Hint: Here first of all we will separate both the variables on different sides and then will apply integration on both the sides and will simplify the equation and place the given coordinates to find the constant value and then replace in the final solution.

Complete step-by-step solution:
Take the given expression: $\dfrac{{dy}}{{dx}} = 6{y^2}x$
Now separate both the variables “x” and “y” from the above equation. Remember when you move the term multiplicative on one side to the opposite side then it goes to the denominator and similarly term in division on one side if moved to the opposite side then it goes to the numerator.
$ \Rightarrow \dfrac{1}{{{y^2}}}dy = 6xdx$
Now take integration on both the sides of the equation.

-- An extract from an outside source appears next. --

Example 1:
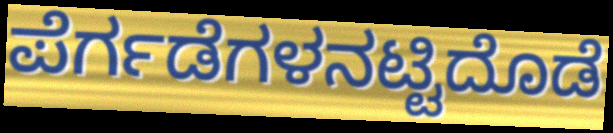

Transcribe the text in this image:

ಪೆರ್ಗಡೆಗಳನಟ್ಟಿದೊಡೆ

$\int {\dfrac{1}{{{y^2}}}dy} = \int {6xdx} $
Apply the formula, \[\int {{x^n}dx} = \dfrac{{{x^{n + 1}}}}{{n + 1}}\] in the above equation
$ \Rightarrow - \dfrac{1}{y} = 3{x^2} + c$
Multiply both the sides of the above equation with minus one
$ \Rightarrow \dfrac{1}{y} = - (3{x^2} + c)$
Cross multiply and make “y” the subject, in cross multiplication denominator of one side is multiplied with the numerator of the opposite side.

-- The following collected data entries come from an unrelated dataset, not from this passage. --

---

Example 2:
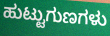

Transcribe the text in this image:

ಹುಟ್ಟುಗುಣಗಳು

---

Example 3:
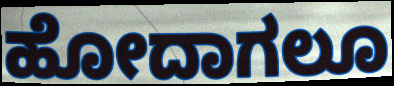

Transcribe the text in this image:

ಹೋದಾಗಲೂ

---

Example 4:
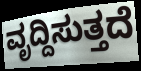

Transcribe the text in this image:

ವೃದ್ದಿಸುತ್ತದೆ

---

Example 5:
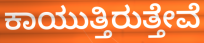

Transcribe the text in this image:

ಕಾಯುತ್ತಿರುತ್ತೇವೆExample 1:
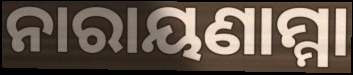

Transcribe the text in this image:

ନାରାୟଣାମ୍ମା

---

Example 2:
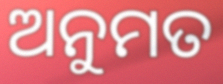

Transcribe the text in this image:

ଅନୁମତ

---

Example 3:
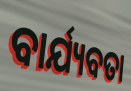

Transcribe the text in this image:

ବାର୍ଯ୍ୟବତା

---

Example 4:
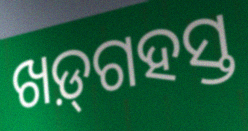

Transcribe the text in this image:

ଖଡ଼୍‌ଗହସ୍ତ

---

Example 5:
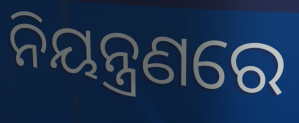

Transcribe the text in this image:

ନିୟନ୍ତ୍ରଣରେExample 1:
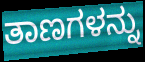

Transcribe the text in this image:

ತಾಣಗಳನ್ನು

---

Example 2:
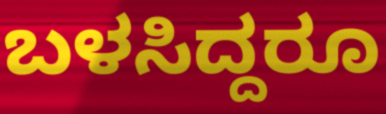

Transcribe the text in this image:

ಬಳಸಿದ್ದರೂ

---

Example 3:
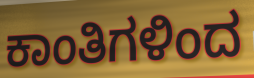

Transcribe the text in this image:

ಕಾಂತಿಗಳಿಂದ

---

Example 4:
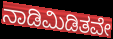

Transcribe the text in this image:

ನಾಡಿಮಿಡಿತವೇ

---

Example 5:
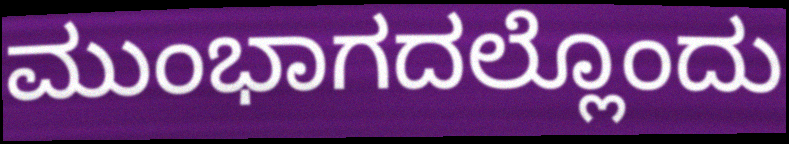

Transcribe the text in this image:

ಮುಂಭಾಗದಲ್ಲೊಂದು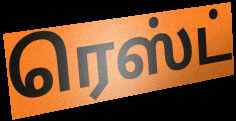
ரெஸ்ட்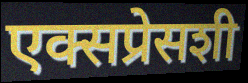
एक्सप्रेसशीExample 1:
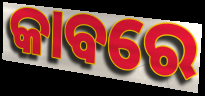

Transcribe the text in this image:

କାବରେ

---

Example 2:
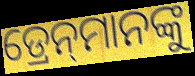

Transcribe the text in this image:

$ \Rightarrow y = - \dfrac{1}{{(3{x^2} + c)}}$ ….. (A)
We are also given that $y(1) = \dfrac{1}{{25}}$so place $x = 1$in the above equation.
$ \Rightarrow \dfrac{1}{{25}} = - \dfrac{1}{{(3{{(1)}^2} + c)}}$
Simplify the above equation, multiply with minus one on both the sides of the equation.
$ \Rightarrow - \dfrac{1}{{25}} = \dfrac{1}{{3 + c}}$
Do cross multiplication
$ \Rightarrow 3 + c = - 25$
Make “c” the subject and move on the opposite side. Move the constant term on the left hand side of the equation from the right hand side of the equation. When you move any term from one side to another then the sign of the term also changes. Positive terms become negative and the negative term becomes positive.
$ \Rightarrow c = - 25 - 3$
While simplifying two negative numbers in actual you have to add both the numbers and give a negative sign to the resultant answer.
$ \Rightarrow c = - 28$
Place the above value in the equation (A)
$ \Rightarrow y = - \dfrac{1}{{(3{x^2} - 28)}}$
Applying the negative sign inside the bracket which changes the sign of all the terms
$ \Rightarrow y = \dfrac{1}{{28 - 3{x^2}}}$
This is the required solution.

Note: Know the difference between the differentiation and the integration and apply the formula accordingly. integration is the concept of calculus and it is the act of finding the integrals whereas Differentiation can be represented as the rate of change of the function, whereas integration represents the sum of the function over the range. They are inverses of each other. Be careful about plus and minus signs.